- [Job item]:
In the records that follow, find the line with "Bambusa Fargesia robusta"; from there, retype every line exactly through the line with "h.250-300 | | | € | 202,00 |", which also belongs to the answer.

Items listed in a dataset

▼

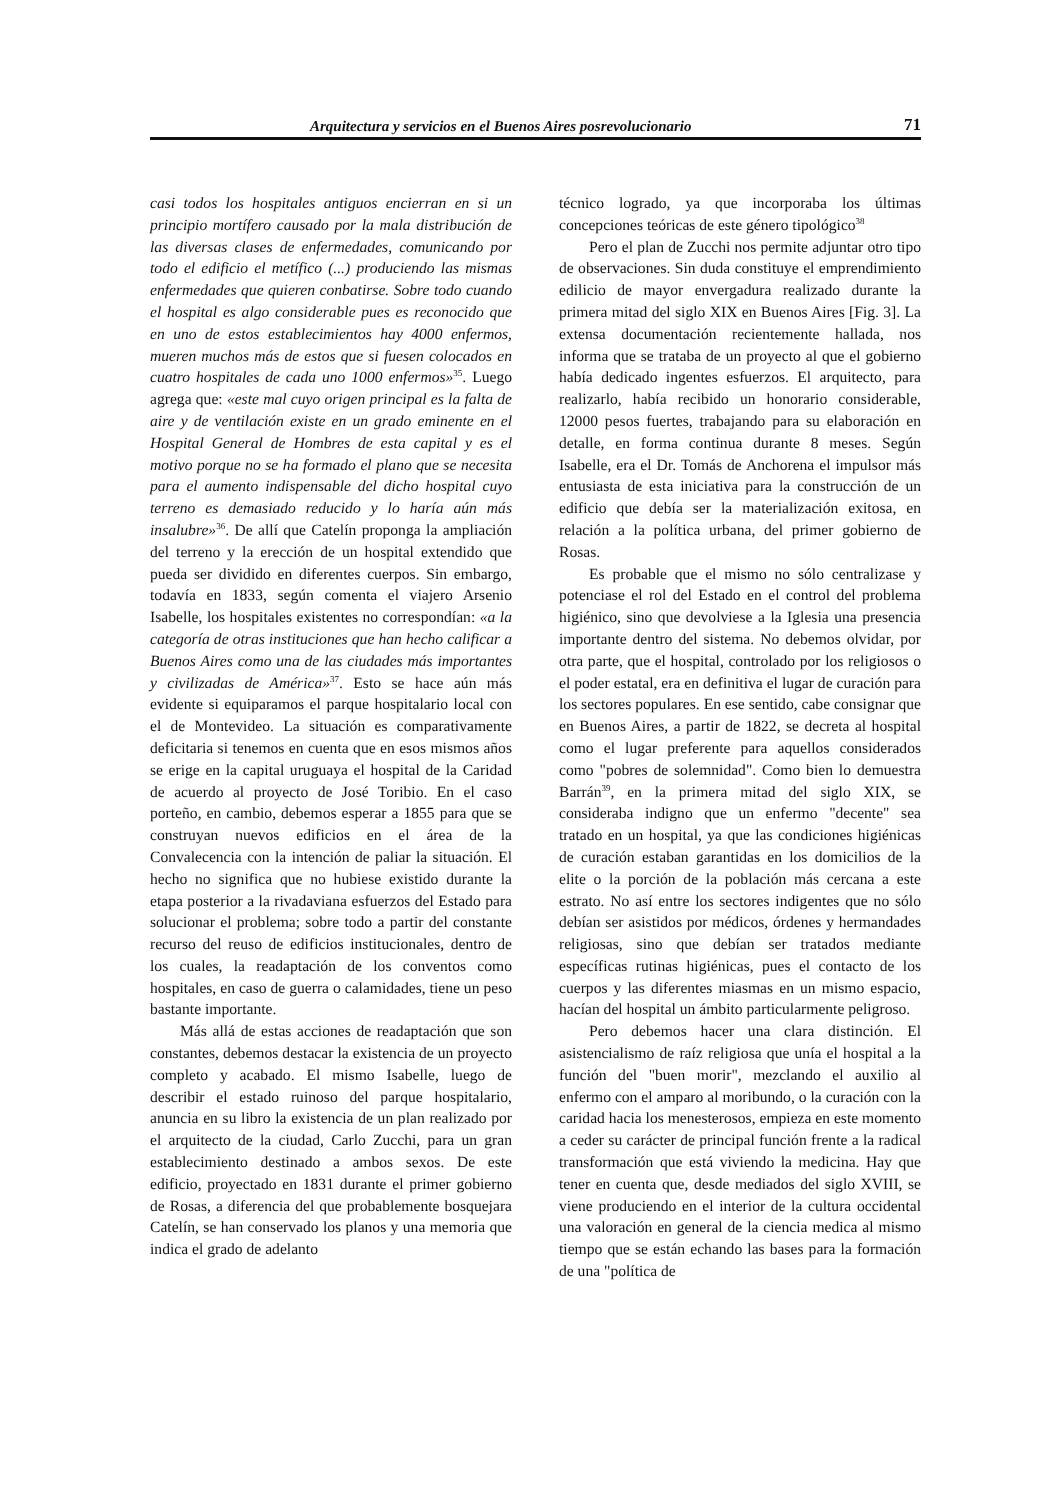Arquitectura y servicios en el Buenos Aires posrevolucionario 71
casi todos los hospitales antiguos encierran en si un principio mortífero causado por la mala distribución de las diversas clases de enfermedades, comunicando por todo el edificio el metífico (...) produciendo las mismas enfermedades que quieren conbatirse. Sobre todo cuando el hospital es algo considerable pues es reconocido que en uno de estos establecimientos hay 4000 enfermos, mueren muchos más de estos que si fuesen colocados en cuatro hospitales de cada uno 1000 enfermos»<sup>35</sup>. Luego agrega que: «este mal cuyo origen principal es la falta de aire y de ventilación existe en un grado eminente en el Hospital General de Hombres de esta capital y es el motivo porque no se ha formado el plano que se necesita para el aumento indispensable del dicho hospital cuyo terreno es demasiado reducido y lo haría aún más insalubre»<sup>36</sup>. De allí que Catelín proponga la ampliación del terreno y la erección de un hospital extendido que pueda ser dividido en diferentes cuerpos. Sin embargo, todavía en 1833, según comenta el viajero Arsenio Isabelle, los hospitales existentes no correspondían: «a la categoría de otras instituciones que han hecho calificar a Buenos Aires como una de las ciudades más importantes y civilizadas de América»<sup>37</sup>. Esto se hace aún más evidente si equiparamos el parque hospitalario local con el de Montevideo. La situación es comparativamente deficitaria si tenemos en cuenta que en esos mismos años se erige en la capital uruguaya el hospital de la Caridad de acuerdo al proyecto de José Toribio. En el caso porteño, en cambio, debemos esperar a 1855 para que se construyan nuevos edificios en el área de la Convalecencia con la intención de paliar la situación. El hecho no significa que no hubiese existido durante la etapa posterior a la rivadaviana esfuerzos del Estado para solucionar el problema; sobre todo a partir del constante recurso del reuso de edificios institucionales, dentro de los cuales, la readaptación de los conventos como hospitales, en caso de guerra o calamidades, tiene un peso bastante importante.
Más allá de estas acciones de readaptación que son constantes, debemos destacar la existencia de un proyecto completo y acabado. El mismo Isabelle, luego de describir el estado ruinoso del parque hospitalario, anuncia en su libro la existencia de un plan realizado por el arquitecto de la ciudad, Carlo Zucchi, para un gran establecimiento destinado a ambos sexos. De este edificio, proyectado en 1831 durante el primer gobierno de Rosas, a diferencia del que probablemente bosquejara Catelín, se han conservado los planos y una memoria que indica el grado de adelanto
técnico logrado, ya que incorporaba los últimas concepciones teóricas de este género tipológico<sup>38</sup>
Pero el plan de Zucchi nos permite adjuntar otro tipo de observaciones. Sin duda constituye el emprendimiento edilicio de mayor envergadura realizado durante la primera mitad del siglo XIX en Buenos Aires [Fig. 3]. La extensa documentación recientemente hallada, nos informa que se trataba de un proyecto al que el gobierno había dedicado ingentes esfuerzos. El arquitecto, para realizarlo, había recibido un honorario considerable, 12000 pesos fuertes, trabajando para su elaboración en detalle, en forma continua durante 8 meses. Según Isabelle, era el Dr. Tomás de Anchorena el impulsor más entusiasta de esta iniciativa para la construcción de un edificio que debía ser la materialización exitosa, en relación a la política urbana, del primer gobierno de Rosas.
Es probable que el mismo no sólo centralizase y potenciase el rol del Estado en el control del problema higiénico, sino que devolviese a la Iglesia una presencia importante dentro del sistema. No debemos olvidar, por otra parte, que el hospital, controlado por los religiosos o el poder estatal, era en definitiva el lugar de curación para los sectores populares. En ese sentido, cabe consignar que en Buenos Aires, a partir de 1822, se decreta al hospital como el lugar preferente para aquellos considerados como "pobres de solemnidad". Como bien lo demuestra Barrán<sup>39</sup>, en la primera mitad del siglo XIX, se consideraba indigno que un enfermo "decente" sea tratado en un hospital, ya que las condiciones higiénicas de curación estaban garantidas en los domicilios de la elite o la porción de la población más cercana a este estrato. No así entre los sectores indigentes que no sólo debían ser asistidos por médicos, órdenes y hermandades religiosas, sino que debían ser tratados mediante específicas rutinas higiénicas, pues el contacto de los cuerpos y las diferentes miasmas en un mismo espacio, hacían del hospital un ámbito particularmente peligroso.
Pero debemos hacer una clara distinción. El asistencialismo de raíz religiosa que unía el hospital a la función del "buen morir", mezclando el auxilio al enfermo con el amparo al moribundo, o la curación con la caridad hacia los menesterosos, empieza en este momento a ceder su carácter de principal función frente a la radical transformación que está viviendo la medicina. Hay que tener en cuenta que, desde mediados del siglo XVIII, se viene produciendo en el interior de la cultura occidental una valoración en general de la ciencia medica al mismo tiempo que se están echando las bases para la formación de una "política de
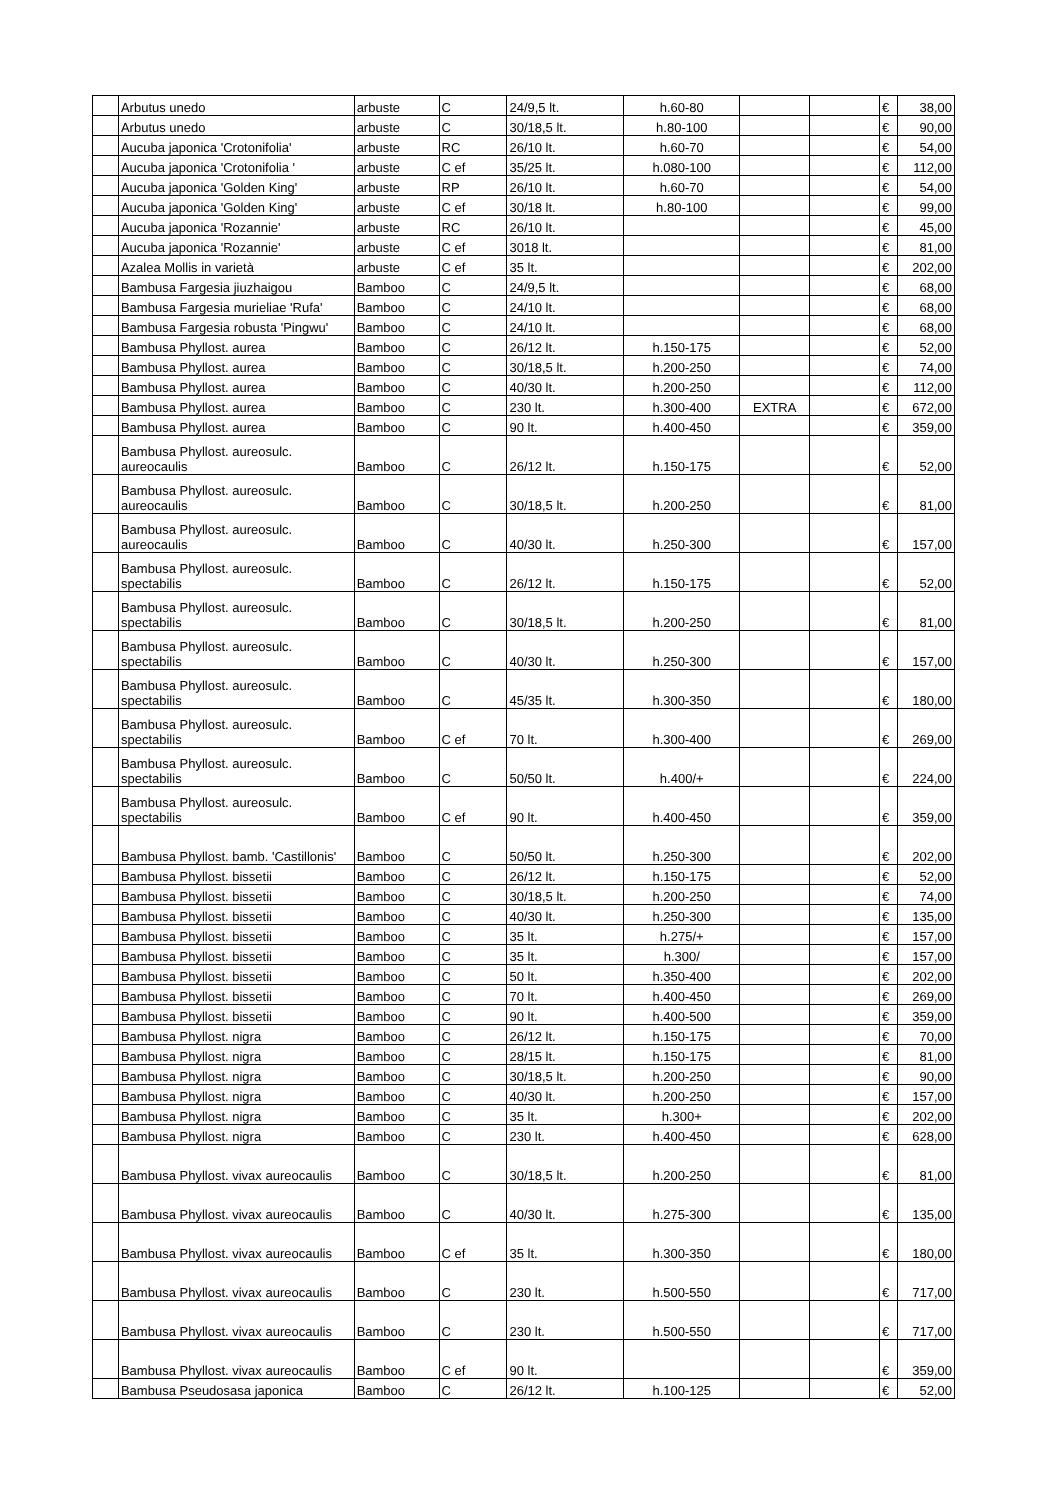| | Arbutus unedo | arbuste | C | 24/9,5 lt. | h.60-80 | | | € | 38,00 |
| | Arbutus unedo | arbuste | C | 30/18,5 lt. | h.80-100 | | | € | 90,00 |
| | Aucuba japonica 'Crotonifolia' | arbuste | RC | 26/10 lt. | h.60-70 | | | € | 54,00 |
| | Aucuba japonica 'Crotonifolia ' | arbuste | C ef | 35/25 lt. | h.080-100 | | | € | 112,00 |
| | Aucuba japonica 'Golden King' | arbuste | RP | 26/10 lt. | h.60-70 | | | € | 54,00 |
| | Aucuba japonica 'Golden King' | arbuste | C ef | 30/18 lt. | h.80-100 | | | € | 99,00 |
| | Aucuba japonica 'Rozannie' | arbuste | RC | 26/10 lt. | | | | € | 45,00 |
| | Aucuba japonica 'Rozannie' | arbuste | C ef | 3018 lt. | | | | € | 81,00 |
| | Azalea Mollis in varietà | arbuste | C ef | 35 lt. | | | | € | 202,00 |
| | Bambusa Fargesia jiuzhaigou | Bamboo | C | 24/9,5 lt. | | | | € | 68,00 |
| | Bambusa Fargesia murieliae 'Rufa' | Bamboo | C | 24/10 lt. | | | | € | 68,00 |
| | Bambusa Fargesia robusta 'Pingwu' | Bamboo | C | 24/10 lt. | | | | € | 68,00 |
| | Bambusa Phyllost. aurea | Bamboo | C | 26/12 lt. | h.150-175 | | | € | 52,00 |
| | Bambusa Phyllost. aurea | Bamboo | C | 30/18,5 lt. | h.200-250 | | | € | 74,00 |
| | Bambusa Phyllost. aurea | Bamboo | C | 40/30 lt. | h.200-250 | | | € | 112,00 |
| | Bambusa Phyllost. aurea | Bamboo | C | 230 lt. | h.300-400 | EXTRA | | € | 672,00 |
| | Bambusa Phyllost. aurea | Bamboo | C | 90 lt. | h.400-450 | | | € | 359,00 |
| | Bambusa Phyllost. aureosulc. aureocaulis | Bamboo | C | 26/12 lt. | h.150-175 | | | € | 52,00 |
| | Bambusa Phyllost. aureosulc. aureocaulis | Bamboo | C | 30/18,5 lt. | h.200-250 | | | € | 81,00 |
| | Bambusa Phyllost. aureosulc. aureocaulis | Bamboo | C | 40/30 lt. | h.250-300 | | | € | 157,00 |
| | Bambusa Phyllost. aureosulc. spectabilis | Bamboo | C | 26/12 lt. | h.150-175 | | | € | 52,00 |
| | Bambusa Phyllost. aureosulc. spectabilis | Bamboo | C | 30/18,5 lt. | h.200-250 | | | € | 81,00 |
| | Bambusa Phyllost. aureosulc. spectabilis | Bamboo | C | 40/30 lt. | h.250-300 | | | € | 157,00 |
| | Bambusa Phyllost. aureosulc. spectabilis | Bamboo | C | 45/35 lt. | h.300-350 | | | € | 180,00 |
| | Bambusa Phyllost. aureosulc. spectabilis | Bamboo | C ef | 70 lt. | h.300-400 | | | € | 269,00 |
| | Bambusa Phyllost. aureosulc. spectabilis | Bamboo | C | 50/50 lt. | h.400/+ | | | € | 224,00 |
| | Bambusa Phyllost. aureosulc. spectabilis | Bamboo | C ef | 90 lt. | h.400-450 | | | € | 359,00 |
| | Bambusa Phyllost. bamb. 'Castillonis' | Bamboo | C | 50/50 lt. | h.250-300 | | | € | 202,00 |
| | Bambusa Phyllost. bissetii | Bamboo | C | 26/12 lt. | h.150-175 | | | € | 52,00 |
| | Bambusa Phyllost. bissetii | Bamboo | C | 30/18,5 lt. | h.200-250 | | | € | 74,00 |
| | Bambusa Phyllost. bissetii | Bamboo | C | 40/30 lt. | h.250-300 | | | € | 135,00 |
| | Bambusa Phyllost. bissetii | Bamboo | C | 35 lt. | h.275/+ | | | € | 157,00 |
| | Bambusa Phyllost. bissetii | Bamboo | C | 35 lt. | h.300/ | | | € | 157,00 |
| | Bambusa Phyllost. bissetii | Bamboo | C | 50 lt. | h.350-400 | | | € | 202,00 |
| | Bambusa Phyllost. bissetii | Bamboo | C | 70 lt. | h.400-450 | | | € | 269,00 |
| | Bambusa Phyllost. bissetii | Bamboo | C | 90 lt. | h.400-500 | | | € | 359,00 |
| | Bambusa Phyllost. nigra | Bamboo | C | 26/12 lt. | h.150-175 | | | € | 70,00 |
| | Bambusa Phyllost. nigra | Bamboo | C | 28/15 lt. | h.150-175 | | | € | 81,00 |
| | Bambusa Phyllost. nigra | Bamboo | C | 30/18,5 lt. | h.200-250 | | | € | 90,00 |
| | Bambusa Phyllost. nigra | Bamboo | C | 40/30 lt. | h.200-250 | | | € | 157,00 |
| | Bambusa Phyllost. nigra | Bamboo | C | 35 lt. | h.300+ | | | € | 202,00 |
| | Bambusa Phyllost. nigra | Bamboo | C | 230 lt. | h.400-450 | | | € | 628,00 |
| | Bambusa Phyllost. vivax aureocaulis | Bamboo | C | 30/18,5 lt. | h.200-250 | | | € | 81,00 |
| | Bambusa Phyllost. vivax aureocaulis | Bamboo | C | 40/30 lt. | h.275-300 | | | € | 135,00 |
| | Bambusa Phyllost. vivax aureocaulis | Bamboo | C ef | 35 lt. | h.300-350 | | | € | 180,00 |
| | Bambusa Phyllost. vivax aureocaulis | Bamboo | C | 230 lt. | h.500-550 | | | € | 717,00 |
| | Bambusa Phyllost. vivax aureocaulis | Bamboo | C | 230 lt. | h.500-550 | | | € | 717,00 |
| | Bambusa Phyllost. vivax aureocaulis | Bamboo | C ef | 90 lt. | | | | € | 359,00 |
| | Bambusa Pseudosasa japonica | Bamboo | C | 26/12 lt. | h.100-125 | | | € | 52,00 |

▲

- [Written answer]:
| | Bambusa Fargesia robusta 'Pingwu' | Bamboo | C | 24/10 lt. | | | | € | 68,00 |
| | Bambusa Phyllost. aurea | Bamboo | C | 26/12 lt. | h.150-175 | | | € | 52,00 |
| | Bambusa Phyllost. aurea | Bamboo | C | 30/18,5 lt. | h.200-250 | | | € | 74,00 |
| | Bambusa Phyllost. aurea | Bamboo | C | 40/30 lt. | h.200-250 | | | € | 112,00 |
| | Bambusa Phyllost. aurea | Bamboo | C | 230 lt. | h.300-400 | EXTRA | | € | 672,00 |
| | Bambusa Phyllost. aurea | Bamboo | C | 90 lt. | h.400-450 | | | € | 359,00 |
| | Bambusa Phyllost. aureosulc. aureocaulis | Bamboo | C | 26/12 lt. | h.150-175 | | | € | 52,00 |
| | Bambusa Phyllost. aureosulc. aureocaulis | Bamboo | C | 30/18,5 lt. | h.200-250 | | | € | 81,00 |
| | Bambusa Phyllost. aureosulc. aureocaulis | Bamboo | C | 40/30 lt. | h.250-300 | | | € | 157,00 |
| | Bambusa Phyllost. aureosulc. spectabilis | Bamboo | C | 26/12 lt. | h.150-175 | | | € | 52,00 |
| | Bambusa Phyllost. aureosulc. spectabilis | Bamboo | C | 30/18,5 lt. | h.200-250 | | | € | 81,00 |
| | Bambusa Phyllost. aureosulc. spectabilis | Bamboo | C | 40/30 lt. | h.250-300 | | | € | 157,00 |
| | Bambusa Phyllost. aureosulc. spectabilis | Bamboo | C | 45/35 lt. | h.300-350 | | | € | 180,00 |
| | Bambusa Phyllost. aureosulc. spectabilis | Bamboo | C ef | 70 lt. | h.300-400 | | | € | 269,00 |
| | Bambusa Phyllost. aureosulc. spectabilis | Bamboo | C | 50/50 lt. | h.400/+ | | | € | 224,00 |
| | Bambusa Phyllost. aureosulc. spectabilis | Bamboo | C ef | 90 lt. | h.400-450 | | | € | 359,00 |
| | Bambusa Phyllost. bamb. 'Castillonis' | Bamboo | C | 50/50 lt. | h.250-300 | | | € | 202,00 |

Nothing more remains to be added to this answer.